EXERCISE TEXT:
━━━━━━

NEXT YEAR IN JERUSALEM.
- Large Mushrooms, about 18-20
- 1/2 Cup Olive Oil
- 1/2 Cup Vinegar
- 1/2 Cup Pitted Green Olives
- 1/2 Cup Capers with some of the juice
- 1 Cup Pitted Prunes, or more or less of this. I add more since my family likes them and the added sweetness they give
- 1/8 Cup dried oregano (if you really like oregano, as I do, you can use the whole 1/4 cup)
- 4 Large Bay Leaves
- 6-8 Garlic Cloves, peeled and finely minced, use more or less depending if you like a lot of garlic as we do.
- Salt and pepper to taste
Marinate mushrooms in above ingredients and allow to remain in refrigerator for hours, or better yet, overnight
Remove from refrigerator and sprinkle with:
- 1 cup brown sugar
- 1 cup white wine
- Large container for marinating mushrooms with a sealed lid
- Baking dish
- Preheat oven to 350 degrees.
- Soak, check, and thoroughly clean mushrooms. Trim ends. Dry them with paper towels. (Option: use cubes or chunks of eggplant instead, or combine mushrooms and eggplant. Just be sure to sprinkle salt on the cubed eggplant to extract the bitterness, rinse thoroughly in colander, and pat dry with paper towels before proceeding to the next step.)

━━━━━━

Extracted page text data:
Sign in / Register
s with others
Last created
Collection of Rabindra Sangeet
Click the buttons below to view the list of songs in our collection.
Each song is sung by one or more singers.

━━━━━━

TASKS AND EXERCISES:
**A)** In the marinated mushroom recipe, how long should the mushrooms stay in the refrigerator?
**B)** Decide whether each statement agrees with the marinated mushroom recipe: (i) The recipe calls for four large bay leaves. (ii) The oven should be preheated to 400 degrees. (iii) Eggplant may be used in place of the mushrooms.
**C)** Carry on writing the marinated mushroom recipe from the point where it ends.

ANSWERS BY ITEM:
**A)** For hours, or better yet, overnight.

**B)**
(i) Yes: "4 Large Bay Leaves"
(ii) No: "Preheat oven to 350 degrees."
(iii) Yes: "use cubes or chunks of eggplant instead"

**C)**
- In a large bowl combine the mushrooms, oil, vinegar, prunes, capers and juice, bay leaves, oregano, garlic, salt, and pepper. Cover and let marinate, refrigerated, as long as possible, preferably, overnight.
- Arrange mushrooms in a single layer in a shallow baking pan and spoon marinade over it evenly. Sprinkle mushrooms with brown sugar and pour white wine around them.
- Bake for 40 minutes or more, until desired, basting frequently with marinade. Before serving, moisten with a few spoonfuls of marinade, and sprinkle generously with parsley or cilantro, if desired. Delicious over mashed cauliflower, fluffy quinoa, or mashed potatoes.
Chag Kasher V’Sameach, and Bitayavon!